> **PROBLEM DESCRIPTION**: The answer should hold every line of the listing, unchanged and free of images.

━━━ TASK MATERIAL

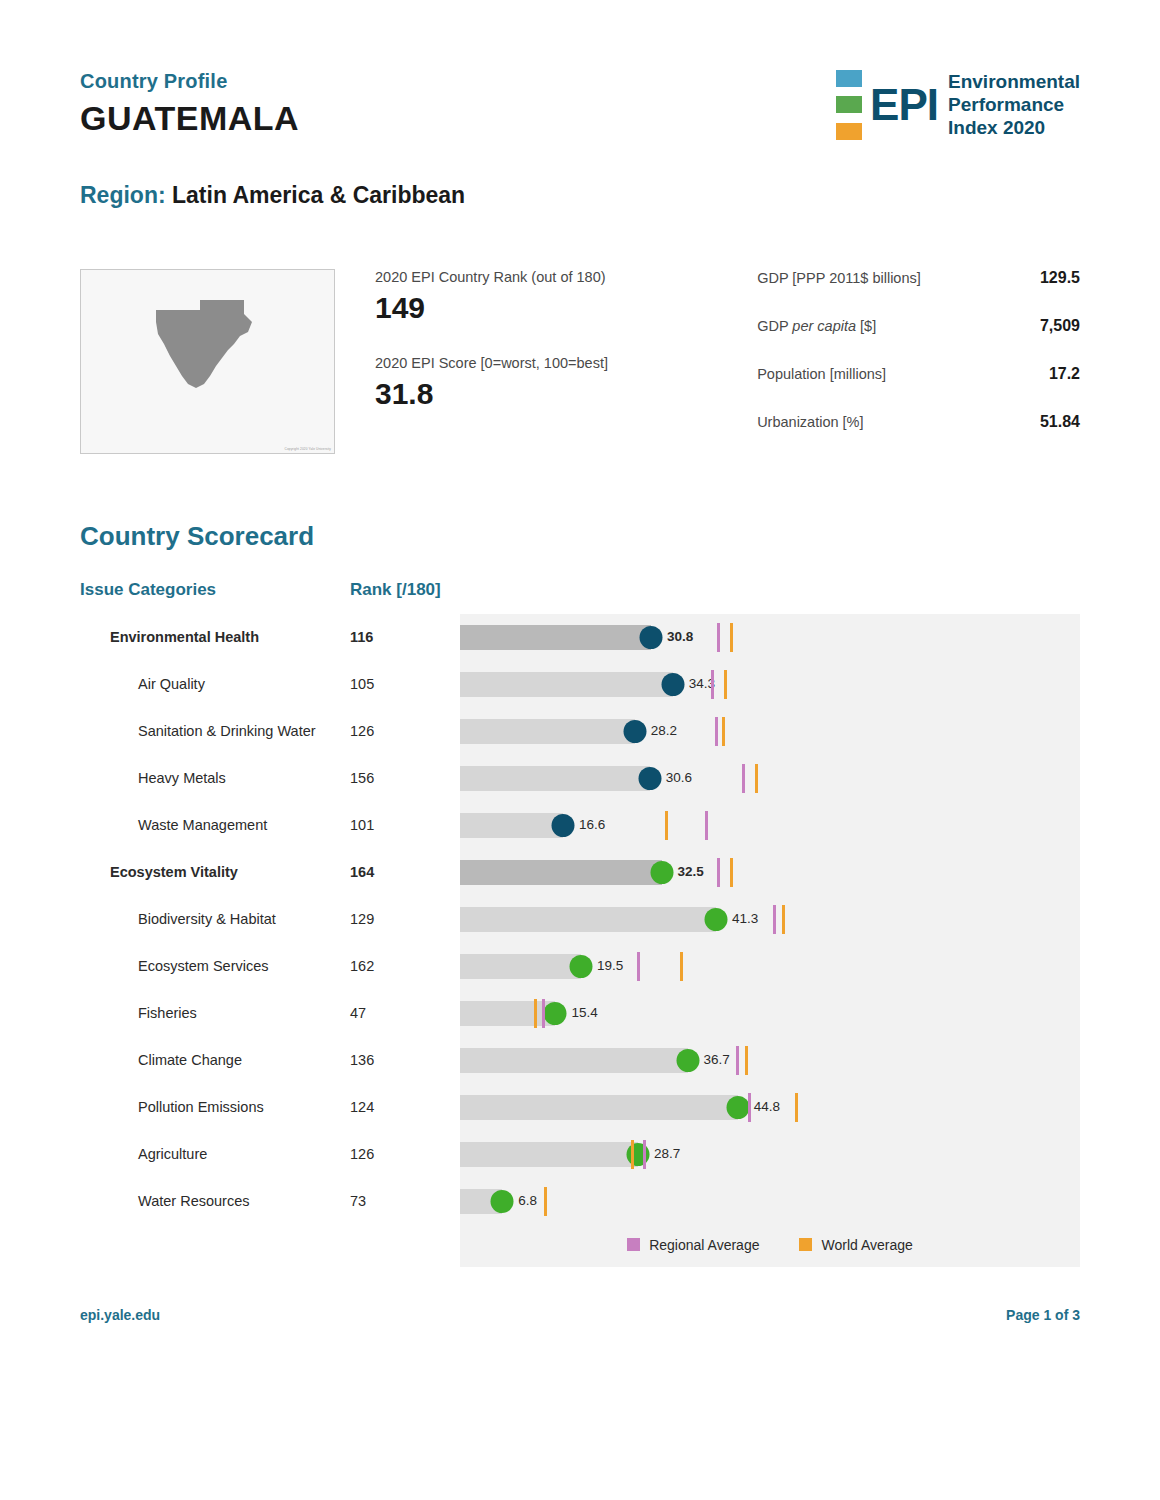Country Profile
GUATEMALA
EPI
Environmental
Performance
Index 2020
Region: Latin America & Caribbean
Copyright 2020 Yale University
2020 EPI Country Rank (out of 180)
149
2020 EPI Score [0=worst, 100=best]
31.8
GDP [PPP 2011$ billions] 129.5
GDP per capita [$] 7,509
Population [millions] 17.2
Urbanization [%] 51.84
Country Scorecard
| Issue Categories | Rank [/180] | |
| --- | --- | --- |
| Environmental Health | 116 | 30.8 |
| Air Quality | 105 | 34.3 |
| Sanitation & Drinking Water | 126 | 28.2 |
| Heavy Metals | 156 | 30.6 |
| Waste Management | 101 | 16.6 |
| Ecosystem Vitality | 164 | 32.5 |
| Biodiversity & Habitat | 129 | 41.3 |
| Ecosystem Services | 162 | 19.5 |
| Fisheries | 47 | 15.4 |
| Climate Change | 136 | 36.7 |
| Pollution Emissions | 124 | 44.8 |
| Agriculture | 126 | 28.7 |
| Water Resources | 73 | 6.8 |
Regional Average
World Average
epi.yale.edu Page 1 of 3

━━━━━━

> **YOUR RESPONSE**:
Country Profile
GUATEMALA
EPI
Environmental
Performance
Index 2020
Region: Latin America & Caribbean
Copyright 2020 Yale University
2020 EPI Country Rank (out of 180)
149
2020 EPI Score [0=worst, 100=best]
31.8
GDP [PPP 2011$ billions] 129.5
GDP per capita [$] 7,509
Population [millions] 17.2
Urbanization [%] 51.84
Country Scorecard
| Issue Categories | Rank [/180] | |
| --- | --- | --- |
| Environmental Health | 116 | 30.8 |
| Air Quality | 105 | 34.3 |
| Sanitation & Drinking Water | 126 | 28.2 |
| Heavy Metals | 156 | 30.6 |
| Waste Management | 101 | 16.6 |
| Ecosystem Vitality | 164 | 32.5 |
| Biodiversity & Habitat | 129 | 41.3 |
| Ecosystem Services | 162 | 19.5 |
| Fisheries | 47 | 15.4 |
| Climate Change | 136 | 36.7 |
| Pollution Emissions | 124 | 44.8 |
| Agriculture | 126 | 28.7 |
| Water Resources | 73 | 6.8 |
Regional Average
World Average
epi.yale.edu Page 1 of 3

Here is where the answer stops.